CNC Knowledge: Professor Zhu Xiaolu – Regarding the problem of wear of the hardened layer of the tooth base of hardened gears

question:

A friend from a northern company asked: If the hardened layer of the hard surface gear tooth root is worn, will it have a significant impact on the bending strength of the gear teeth? ‘gear ?

answer:

1. The impact of hardened layer of hard surface gear tooth root on the bending strength of gear teeth.

The hardened layer of the hard surface gear tooth root has been worn away. This situation belongs to excessive wear of the gear teeth. Its specific manifestations include large wear of the working tooth surface material and changes in the tooth surface material. the size of the gear teeth, which of course greatly affects the bending resistance of the gear teeth, the main reasons are:

(1) Excessive wear reduces the load-bearing cross-sectional area of ​​the tooth root. Figure 1 shows an example. The dimensional changes of gear teeth after excessive wear are shown in Figure 2. The load size S’ after wear is smaller than the normal load size S, and the bending resistance of the gear teeth will decrease inevitably.

(2) When the hardened martensite layer on the tooth root of the hardened tooth surface is worn away, the residual compressive stress in the tooth root returns to zero, and even residual tensile stress appears, which which is very detrimental to the bending resistance of the gear teeth.

(3) Excessive wear destroys the normal shape of the tooth profile, resulting in significant vibration and noise of the gear system, a sharp increase in dynamic load, and ultimately random breakage of the gear teeth. gear.

(4) Conclusion: Generally, these gears should be scrapped.

Figure 1 Example of excessive gear tooth wear

Figure 2 Gear tooth dimensions after excessive wear

2. Failure criteria for excessive gear tooth wear

The failure criterion of gear tooth wear is the degree of wear of the gear teeth before the gear can be scrapped. There are two failure criteria for gears: one is the failure criterion for gear bench testing and the other is the failure criterion for industrial product gears. The former is clearly specified in GB/T 3480-1997 “Method for calculating the load capacity of involute cylindrical gears”. It is not suitable for actual product gears in different industries and different working conditions (such as automobile gears, aviation gears, machine tool gears, ship gears, etc.), because the use of these gears is much more complicated than test gears, and it is impossible to formulate product gear failure criteria common to all industries and working conditions. The feasible method is to formulate gear failure criteria consistent with actual industry conditions through a large number of surveys, analysis, calculations and experience summaries based on the actual conditions of each industry.

The following content is taken from JB/T 5664-1991 “Heavy Load Gear Failure Criteria”. See:

Editor-in-chief Zhu Xiaolu. Gear Transmission Design Handbook.[M].Beijing: Chemical Industry Press, 2010: 73-74.

3. Discussion

(1) JB/T 5664-1991 “Heavy load gear failure criteria” is mainly formulated on the basis of industrial practical experience and lacks rigorous theoretical analysis basis. For example, the standard believes that excessively worn gears can be calculated using GB/T 3480-1997 for the bending strength of gear teeth. However, the determination of the tooth profile coefficient in the calculation will encounter difficulties in the theoretical analysis.

(2) The rationality of using the bearing dimension S’ after wear to calculate the bending resistance of gear teeth is also questionable.
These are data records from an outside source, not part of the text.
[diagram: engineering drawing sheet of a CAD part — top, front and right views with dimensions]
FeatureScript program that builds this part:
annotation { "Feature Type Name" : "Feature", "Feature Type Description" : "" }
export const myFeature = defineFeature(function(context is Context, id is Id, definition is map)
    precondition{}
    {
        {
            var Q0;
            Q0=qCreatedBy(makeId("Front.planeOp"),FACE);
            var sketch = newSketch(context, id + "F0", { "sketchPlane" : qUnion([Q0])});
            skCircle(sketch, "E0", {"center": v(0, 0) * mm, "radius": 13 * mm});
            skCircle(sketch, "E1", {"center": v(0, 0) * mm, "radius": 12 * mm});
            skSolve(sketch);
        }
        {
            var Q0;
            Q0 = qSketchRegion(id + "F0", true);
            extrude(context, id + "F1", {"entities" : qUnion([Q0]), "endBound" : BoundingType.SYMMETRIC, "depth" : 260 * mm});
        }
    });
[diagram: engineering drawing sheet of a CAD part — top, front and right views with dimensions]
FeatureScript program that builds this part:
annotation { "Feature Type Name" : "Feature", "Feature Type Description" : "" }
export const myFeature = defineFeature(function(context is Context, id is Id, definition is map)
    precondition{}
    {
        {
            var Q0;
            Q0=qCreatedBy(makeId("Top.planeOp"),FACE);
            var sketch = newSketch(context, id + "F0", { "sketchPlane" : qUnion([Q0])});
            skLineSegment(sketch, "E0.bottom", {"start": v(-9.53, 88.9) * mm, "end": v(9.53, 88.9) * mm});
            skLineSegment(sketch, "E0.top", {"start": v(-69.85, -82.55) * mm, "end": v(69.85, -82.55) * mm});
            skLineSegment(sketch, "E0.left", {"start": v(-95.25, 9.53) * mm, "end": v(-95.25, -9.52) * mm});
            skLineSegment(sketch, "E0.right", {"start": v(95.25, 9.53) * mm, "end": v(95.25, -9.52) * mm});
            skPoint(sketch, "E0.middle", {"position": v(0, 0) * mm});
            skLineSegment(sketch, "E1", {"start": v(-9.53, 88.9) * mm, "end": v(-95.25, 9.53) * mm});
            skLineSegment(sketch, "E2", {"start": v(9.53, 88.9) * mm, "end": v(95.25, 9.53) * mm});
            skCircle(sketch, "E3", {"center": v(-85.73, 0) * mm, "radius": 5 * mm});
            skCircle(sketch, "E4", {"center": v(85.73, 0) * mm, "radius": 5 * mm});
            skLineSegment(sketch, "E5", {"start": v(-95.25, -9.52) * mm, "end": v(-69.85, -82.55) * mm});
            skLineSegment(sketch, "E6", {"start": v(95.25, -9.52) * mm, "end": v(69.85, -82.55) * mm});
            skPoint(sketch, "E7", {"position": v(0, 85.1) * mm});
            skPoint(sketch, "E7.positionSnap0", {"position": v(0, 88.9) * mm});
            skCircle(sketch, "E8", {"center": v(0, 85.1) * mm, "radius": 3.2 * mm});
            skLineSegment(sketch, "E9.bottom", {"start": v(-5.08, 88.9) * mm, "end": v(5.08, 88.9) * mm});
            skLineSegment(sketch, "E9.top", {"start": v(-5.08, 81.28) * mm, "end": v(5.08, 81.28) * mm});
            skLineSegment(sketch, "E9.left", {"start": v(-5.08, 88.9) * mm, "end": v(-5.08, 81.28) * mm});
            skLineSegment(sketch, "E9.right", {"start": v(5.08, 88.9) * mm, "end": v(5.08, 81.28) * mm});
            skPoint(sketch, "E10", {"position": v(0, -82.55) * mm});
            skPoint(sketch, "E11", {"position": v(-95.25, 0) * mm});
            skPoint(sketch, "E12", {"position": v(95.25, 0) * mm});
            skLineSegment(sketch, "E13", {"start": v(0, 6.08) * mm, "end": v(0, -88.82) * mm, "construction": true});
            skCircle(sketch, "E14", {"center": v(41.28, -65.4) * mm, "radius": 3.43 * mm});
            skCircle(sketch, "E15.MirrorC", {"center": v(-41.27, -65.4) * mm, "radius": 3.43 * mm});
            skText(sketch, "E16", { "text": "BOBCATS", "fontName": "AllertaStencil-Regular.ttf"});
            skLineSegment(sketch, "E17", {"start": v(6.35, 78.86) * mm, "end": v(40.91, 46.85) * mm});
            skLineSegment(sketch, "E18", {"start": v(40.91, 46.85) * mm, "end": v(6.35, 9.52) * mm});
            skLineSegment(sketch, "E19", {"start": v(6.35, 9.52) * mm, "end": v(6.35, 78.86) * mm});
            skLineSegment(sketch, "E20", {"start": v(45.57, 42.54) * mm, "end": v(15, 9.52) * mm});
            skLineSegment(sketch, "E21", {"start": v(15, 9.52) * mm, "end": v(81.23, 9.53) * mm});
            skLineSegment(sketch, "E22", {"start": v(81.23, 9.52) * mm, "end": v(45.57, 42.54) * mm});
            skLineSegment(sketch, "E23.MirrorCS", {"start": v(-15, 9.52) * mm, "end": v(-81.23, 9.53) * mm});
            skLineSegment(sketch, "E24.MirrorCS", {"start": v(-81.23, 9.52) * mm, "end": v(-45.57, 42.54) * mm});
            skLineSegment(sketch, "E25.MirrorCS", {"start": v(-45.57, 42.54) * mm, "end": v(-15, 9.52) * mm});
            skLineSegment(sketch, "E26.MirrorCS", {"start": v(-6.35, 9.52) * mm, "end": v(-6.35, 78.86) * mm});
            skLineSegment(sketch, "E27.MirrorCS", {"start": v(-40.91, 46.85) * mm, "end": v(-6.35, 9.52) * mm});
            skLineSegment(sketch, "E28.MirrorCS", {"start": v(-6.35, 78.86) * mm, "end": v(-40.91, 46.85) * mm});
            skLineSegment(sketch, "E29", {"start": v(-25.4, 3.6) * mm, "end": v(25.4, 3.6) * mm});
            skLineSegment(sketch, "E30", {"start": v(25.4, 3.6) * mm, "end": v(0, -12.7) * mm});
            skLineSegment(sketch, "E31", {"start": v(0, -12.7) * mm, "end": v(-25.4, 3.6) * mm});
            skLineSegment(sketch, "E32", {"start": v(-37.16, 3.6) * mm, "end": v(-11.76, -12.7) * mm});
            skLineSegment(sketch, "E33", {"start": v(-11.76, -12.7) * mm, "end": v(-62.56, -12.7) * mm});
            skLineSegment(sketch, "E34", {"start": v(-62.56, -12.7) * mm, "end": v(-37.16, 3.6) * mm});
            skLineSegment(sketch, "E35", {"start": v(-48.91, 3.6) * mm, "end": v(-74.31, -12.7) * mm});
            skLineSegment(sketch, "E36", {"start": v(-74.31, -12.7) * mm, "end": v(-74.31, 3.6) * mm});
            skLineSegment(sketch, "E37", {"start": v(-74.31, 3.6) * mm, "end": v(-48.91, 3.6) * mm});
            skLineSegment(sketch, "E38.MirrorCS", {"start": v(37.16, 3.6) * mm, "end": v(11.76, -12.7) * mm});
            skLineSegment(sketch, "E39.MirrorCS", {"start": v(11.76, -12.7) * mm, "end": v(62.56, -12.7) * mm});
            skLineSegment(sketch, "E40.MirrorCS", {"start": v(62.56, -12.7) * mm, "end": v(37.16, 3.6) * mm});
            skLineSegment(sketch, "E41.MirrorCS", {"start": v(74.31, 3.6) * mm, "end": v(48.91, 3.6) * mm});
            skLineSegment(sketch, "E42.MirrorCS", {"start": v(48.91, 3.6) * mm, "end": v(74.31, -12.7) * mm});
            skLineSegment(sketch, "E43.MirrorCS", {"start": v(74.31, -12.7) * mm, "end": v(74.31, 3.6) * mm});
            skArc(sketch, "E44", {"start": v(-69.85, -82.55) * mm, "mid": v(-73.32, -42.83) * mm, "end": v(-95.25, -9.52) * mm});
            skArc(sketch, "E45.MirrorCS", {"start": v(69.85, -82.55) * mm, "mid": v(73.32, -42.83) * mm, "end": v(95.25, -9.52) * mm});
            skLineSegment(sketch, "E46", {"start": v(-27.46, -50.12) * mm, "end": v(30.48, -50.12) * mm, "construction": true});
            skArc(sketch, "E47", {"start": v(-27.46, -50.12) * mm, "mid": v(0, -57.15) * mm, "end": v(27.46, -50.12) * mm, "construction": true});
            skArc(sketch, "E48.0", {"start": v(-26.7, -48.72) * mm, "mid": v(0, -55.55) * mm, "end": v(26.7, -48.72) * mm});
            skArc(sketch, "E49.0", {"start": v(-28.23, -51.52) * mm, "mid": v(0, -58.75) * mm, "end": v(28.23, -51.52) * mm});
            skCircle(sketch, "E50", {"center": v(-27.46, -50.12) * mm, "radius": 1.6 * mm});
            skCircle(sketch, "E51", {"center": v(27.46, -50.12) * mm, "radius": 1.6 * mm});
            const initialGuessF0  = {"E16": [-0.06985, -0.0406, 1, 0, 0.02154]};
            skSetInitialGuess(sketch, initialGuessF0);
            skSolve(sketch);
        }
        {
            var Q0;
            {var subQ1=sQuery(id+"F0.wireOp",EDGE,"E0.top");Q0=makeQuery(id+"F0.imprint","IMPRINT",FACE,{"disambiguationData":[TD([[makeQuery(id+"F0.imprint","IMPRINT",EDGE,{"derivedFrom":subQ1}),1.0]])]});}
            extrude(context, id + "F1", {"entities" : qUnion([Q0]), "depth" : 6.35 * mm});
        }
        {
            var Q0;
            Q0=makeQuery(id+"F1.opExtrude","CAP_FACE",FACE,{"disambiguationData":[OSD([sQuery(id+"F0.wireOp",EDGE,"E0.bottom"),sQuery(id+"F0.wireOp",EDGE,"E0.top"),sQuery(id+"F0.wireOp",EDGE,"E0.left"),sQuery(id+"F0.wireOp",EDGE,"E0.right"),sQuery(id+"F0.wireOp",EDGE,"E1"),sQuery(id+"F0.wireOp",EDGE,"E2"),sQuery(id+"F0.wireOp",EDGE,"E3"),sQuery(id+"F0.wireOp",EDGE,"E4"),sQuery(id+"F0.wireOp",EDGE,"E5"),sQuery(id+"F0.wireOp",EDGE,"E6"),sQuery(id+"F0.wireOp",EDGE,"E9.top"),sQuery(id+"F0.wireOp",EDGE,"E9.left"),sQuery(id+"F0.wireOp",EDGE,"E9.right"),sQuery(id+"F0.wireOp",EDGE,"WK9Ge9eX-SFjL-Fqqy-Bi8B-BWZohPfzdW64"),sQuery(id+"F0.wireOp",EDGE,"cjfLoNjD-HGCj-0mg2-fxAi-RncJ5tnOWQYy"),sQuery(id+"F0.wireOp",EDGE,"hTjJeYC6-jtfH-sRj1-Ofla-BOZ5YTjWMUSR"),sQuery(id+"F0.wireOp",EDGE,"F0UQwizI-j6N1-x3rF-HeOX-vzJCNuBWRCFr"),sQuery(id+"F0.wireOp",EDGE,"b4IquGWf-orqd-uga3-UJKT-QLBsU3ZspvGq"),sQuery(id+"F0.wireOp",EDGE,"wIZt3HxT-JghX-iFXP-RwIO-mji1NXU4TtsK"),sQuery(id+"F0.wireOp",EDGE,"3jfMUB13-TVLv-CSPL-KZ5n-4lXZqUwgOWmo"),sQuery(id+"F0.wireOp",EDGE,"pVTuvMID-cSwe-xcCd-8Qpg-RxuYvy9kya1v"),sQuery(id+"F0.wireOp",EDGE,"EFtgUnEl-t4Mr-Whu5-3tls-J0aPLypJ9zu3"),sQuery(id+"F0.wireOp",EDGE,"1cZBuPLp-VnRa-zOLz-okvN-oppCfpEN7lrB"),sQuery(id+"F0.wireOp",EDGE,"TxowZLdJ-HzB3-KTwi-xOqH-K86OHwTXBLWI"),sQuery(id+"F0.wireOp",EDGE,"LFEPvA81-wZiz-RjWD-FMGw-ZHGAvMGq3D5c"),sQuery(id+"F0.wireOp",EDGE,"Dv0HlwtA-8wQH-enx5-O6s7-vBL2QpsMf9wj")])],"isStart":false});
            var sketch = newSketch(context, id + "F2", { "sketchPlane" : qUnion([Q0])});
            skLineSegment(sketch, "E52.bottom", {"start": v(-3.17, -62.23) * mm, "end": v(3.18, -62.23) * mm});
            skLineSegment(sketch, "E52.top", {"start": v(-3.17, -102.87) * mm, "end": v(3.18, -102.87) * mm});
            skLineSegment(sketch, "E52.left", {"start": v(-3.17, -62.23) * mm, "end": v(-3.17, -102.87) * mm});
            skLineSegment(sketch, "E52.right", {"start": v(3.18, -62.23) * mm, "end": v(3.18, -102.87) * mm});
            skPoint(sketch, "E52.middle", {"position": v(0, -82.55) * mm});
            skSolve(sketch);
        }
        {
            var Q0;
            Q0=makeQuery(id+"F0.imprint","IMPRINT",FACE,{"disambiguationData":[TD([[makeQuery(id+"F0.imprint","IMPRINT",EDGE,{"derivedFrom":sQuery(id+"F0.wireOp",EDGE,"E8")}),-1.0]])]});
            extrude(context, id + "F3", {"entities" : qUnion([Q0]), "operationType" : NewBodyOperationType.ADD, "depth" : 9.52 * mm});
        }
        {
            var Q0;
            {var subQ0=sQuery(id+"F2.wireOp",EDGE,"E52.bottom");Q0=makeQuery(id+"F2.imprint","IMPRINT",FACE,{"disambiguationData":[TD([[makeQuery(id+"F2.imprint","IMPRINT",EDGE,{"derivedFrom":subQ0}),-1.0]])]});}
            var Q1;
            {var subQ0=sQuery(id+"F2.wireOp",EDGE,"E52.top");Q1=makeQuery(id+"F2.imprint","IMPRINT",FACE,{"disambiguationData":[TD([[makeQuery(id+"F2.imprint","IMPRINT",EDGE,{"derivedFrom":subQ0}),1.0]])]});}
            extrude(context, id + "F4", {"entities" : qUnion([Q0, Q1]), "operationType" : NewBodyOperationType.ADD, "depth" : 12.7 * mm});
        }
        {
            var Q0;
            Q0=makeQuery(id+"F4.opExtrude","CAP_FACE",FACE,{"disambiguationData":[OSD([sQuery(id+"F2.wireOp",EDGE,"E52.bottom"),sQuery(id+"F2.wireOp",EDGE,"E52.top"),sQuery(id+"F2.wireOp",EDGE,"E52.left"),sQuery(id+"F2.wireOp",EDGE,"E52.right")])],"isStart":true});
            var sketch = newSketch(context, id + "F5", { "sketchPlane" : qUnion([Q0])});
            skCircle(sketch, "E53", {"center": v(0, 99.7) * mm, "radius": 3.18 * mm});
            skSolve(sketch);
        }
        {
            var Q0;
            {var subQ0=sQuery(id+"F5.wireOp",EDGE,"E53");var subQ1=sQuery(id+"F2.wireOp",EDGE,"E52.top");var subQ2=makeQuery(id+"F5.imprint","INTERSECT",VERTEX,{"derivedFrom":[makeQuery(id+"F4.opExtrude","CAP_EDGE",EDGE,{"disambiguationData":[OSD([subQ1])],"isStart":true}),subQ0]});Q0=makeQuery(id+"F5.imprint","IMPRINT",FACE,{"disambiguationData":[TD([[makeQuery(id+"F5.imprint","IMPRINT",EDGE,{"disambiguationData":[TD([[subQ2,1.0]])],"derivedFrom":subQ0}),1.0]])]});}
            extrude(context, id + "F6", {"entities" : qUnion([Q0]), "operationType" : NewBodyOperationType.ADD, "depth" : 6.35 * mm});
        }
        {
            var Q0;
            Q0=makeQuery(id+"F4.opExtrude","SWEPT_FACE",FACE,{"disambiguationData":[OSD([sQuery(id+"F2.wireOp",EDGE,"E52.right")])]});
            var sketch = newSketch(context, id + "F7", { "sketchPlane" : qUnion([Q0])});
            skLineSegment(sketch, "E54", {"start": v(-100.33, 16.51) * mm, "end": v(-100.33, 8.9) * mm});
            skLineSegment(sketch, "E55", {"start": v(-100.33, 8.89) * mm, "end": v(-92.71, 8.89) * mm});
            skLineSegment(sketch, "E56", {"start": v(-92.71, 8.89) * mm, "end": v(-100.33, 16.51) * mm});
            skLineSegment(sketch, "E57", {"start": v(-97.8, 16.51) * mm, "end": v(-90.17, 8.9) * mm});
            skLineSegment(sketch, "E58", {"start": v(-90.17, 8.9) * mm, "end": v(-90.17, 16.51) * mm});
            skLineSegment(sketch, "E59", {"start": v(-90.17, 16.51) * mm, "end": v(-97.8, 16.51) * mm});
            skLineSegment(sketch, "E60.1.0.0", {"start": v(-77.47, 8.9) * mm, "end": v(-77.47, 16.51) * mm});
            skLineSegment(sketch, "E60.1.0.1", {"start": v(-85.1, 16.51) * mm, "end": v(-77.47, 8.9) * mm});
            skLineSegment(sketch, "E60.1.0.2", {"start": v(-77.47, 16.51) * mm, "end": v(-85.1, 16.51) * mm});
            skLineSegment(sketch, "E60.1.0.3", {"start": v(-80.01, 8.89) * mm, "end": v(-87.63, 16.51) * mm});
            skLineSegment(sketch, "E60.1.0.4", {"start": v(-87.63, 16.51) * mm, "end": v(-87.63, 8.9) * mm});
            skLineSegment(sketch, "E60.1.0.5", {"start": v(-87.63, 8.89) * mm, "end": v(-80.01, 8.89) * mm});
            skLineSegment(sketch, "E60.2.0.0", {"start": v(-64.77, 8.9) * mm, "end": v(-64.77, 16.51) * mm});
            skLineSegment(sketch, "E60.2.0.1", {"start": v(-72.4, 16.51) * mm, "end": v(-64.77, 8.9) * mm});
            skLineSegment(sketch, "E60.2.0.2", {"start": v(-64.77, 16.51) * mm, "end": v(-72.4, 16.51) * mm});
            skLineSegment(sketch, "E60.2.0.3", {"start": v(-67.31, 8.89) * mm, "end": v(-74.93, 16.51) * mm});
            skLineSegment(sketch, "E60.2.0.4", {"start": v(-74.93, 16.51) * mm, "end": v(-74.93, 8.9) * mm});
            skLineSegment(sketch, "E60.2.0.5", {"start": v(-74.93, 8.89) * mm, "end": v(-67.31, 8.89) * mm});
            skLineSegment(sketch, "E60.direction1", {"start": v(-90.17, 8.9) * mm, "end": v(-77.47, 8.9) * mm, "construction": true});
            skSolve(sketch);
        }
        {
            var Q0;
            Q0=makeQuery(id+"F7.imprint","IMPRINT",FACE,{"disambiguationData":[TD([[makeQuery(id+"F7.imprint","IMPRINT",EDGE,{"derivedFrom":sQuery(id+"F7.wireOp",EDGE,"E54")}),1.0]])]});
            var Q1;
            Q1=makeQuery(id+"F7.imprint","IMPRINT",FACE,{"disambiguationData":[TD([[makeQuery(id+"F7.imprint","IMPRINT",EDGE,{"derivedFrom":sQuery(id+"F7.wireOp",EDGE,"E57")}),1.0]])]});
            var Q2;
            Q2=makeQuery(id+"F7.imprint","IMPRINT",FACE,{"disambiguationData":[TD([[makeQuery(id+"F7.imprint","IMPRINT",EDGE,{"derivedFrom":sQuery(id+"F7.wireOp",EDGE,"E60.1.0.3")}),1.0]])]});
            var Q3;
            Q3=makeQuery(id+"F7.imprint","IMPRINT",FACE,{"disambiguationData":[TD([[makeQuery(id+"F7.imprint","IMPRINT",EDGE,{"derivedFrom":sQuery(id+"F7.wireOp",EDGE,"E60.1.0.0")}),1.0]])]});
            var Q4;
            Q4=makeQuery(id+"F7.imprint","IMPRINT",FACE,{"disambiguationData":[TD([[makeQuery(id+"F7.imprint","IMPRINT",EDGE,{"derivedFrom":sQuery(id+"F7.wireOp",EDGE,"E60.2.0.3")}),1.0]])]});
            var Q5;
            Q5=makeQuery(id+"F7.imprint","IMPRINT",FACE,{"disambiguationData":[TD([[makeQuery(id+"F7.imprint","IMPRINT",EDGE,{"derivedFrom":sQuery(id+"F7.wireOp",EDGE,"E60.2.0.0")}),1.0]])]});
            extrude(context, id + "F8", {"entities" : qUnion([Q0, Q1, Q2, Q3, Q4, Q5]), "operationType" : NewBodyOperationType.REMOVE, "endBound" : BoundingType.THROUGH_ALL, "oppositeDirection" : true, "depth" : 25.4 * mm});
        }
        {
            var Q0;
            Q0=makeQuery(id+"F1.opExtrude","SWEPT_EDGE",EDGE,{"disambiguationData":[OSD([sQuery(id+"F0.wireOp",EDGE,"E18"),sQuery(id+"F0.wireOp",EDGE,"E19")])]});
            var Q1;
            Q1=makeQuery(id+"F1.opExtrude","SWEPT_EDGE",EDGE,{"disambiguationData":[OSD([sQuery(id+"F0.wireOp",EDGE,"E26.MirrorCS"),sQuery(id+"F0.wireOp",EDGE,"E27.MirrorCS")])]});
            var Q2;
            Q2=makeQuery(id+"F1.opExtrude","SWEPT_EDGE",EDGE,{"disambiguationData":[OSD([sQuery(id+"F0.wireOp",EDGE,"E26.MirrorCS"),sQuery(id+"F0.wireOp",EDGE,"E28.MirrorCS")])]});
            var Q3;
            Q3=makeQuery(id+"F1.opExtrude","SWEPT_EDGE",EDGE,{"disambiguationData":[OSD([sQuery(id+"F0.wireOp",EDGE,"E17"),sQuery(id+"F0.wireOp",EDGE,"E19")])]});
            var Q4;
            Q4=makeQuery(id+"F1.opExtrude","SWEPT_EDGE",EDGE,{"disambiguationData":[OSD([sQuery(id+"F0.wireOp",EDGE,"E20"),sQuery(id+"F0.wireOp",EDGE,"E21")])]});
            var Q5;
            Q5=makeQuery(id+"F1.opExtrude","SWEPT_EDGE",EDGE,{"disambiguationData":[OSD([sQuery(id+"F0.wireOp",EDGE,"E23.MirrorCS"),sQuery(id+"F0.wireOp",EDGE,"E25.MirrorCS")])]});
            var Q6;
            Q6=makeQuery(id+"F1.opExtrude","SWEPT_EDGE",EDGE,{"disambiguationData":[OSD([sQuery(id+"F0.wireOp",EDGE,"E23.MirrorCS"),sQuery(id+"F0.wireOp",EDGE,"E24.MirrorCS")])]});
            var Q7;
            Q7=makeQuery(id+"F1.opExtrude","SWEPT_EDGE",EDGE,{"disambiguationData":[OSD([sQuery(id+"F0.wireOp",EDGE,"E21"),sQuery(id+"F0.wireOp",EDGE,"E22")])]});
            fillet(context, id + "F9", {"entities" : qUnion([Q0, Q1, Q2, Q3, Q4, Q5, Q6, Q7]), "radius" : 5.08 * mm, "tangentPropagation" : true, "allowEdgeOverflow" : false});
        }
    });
It would be more reasonable to use the dimension S’ in Figure 2.

(3) The lubrication system fails, the sealing device is poor, and the oil film cannot be established; the transmission system has high vibration and impact loads, which will cause excessive wear. Particularly on open gear transmissions, excessive wear is common.

(4) Excessive wear of closed gear transmissions with hard tooth surfaces is rarely observed, but when the gear pitch speed is less than 0.5 m/s and it is impossible to establish a oil film, excessive wear may also occur.

(5) The failure criteria and strength calculation of excessively worn gears are still far from perfect and there is still room for further research, which could be studied as a special topic.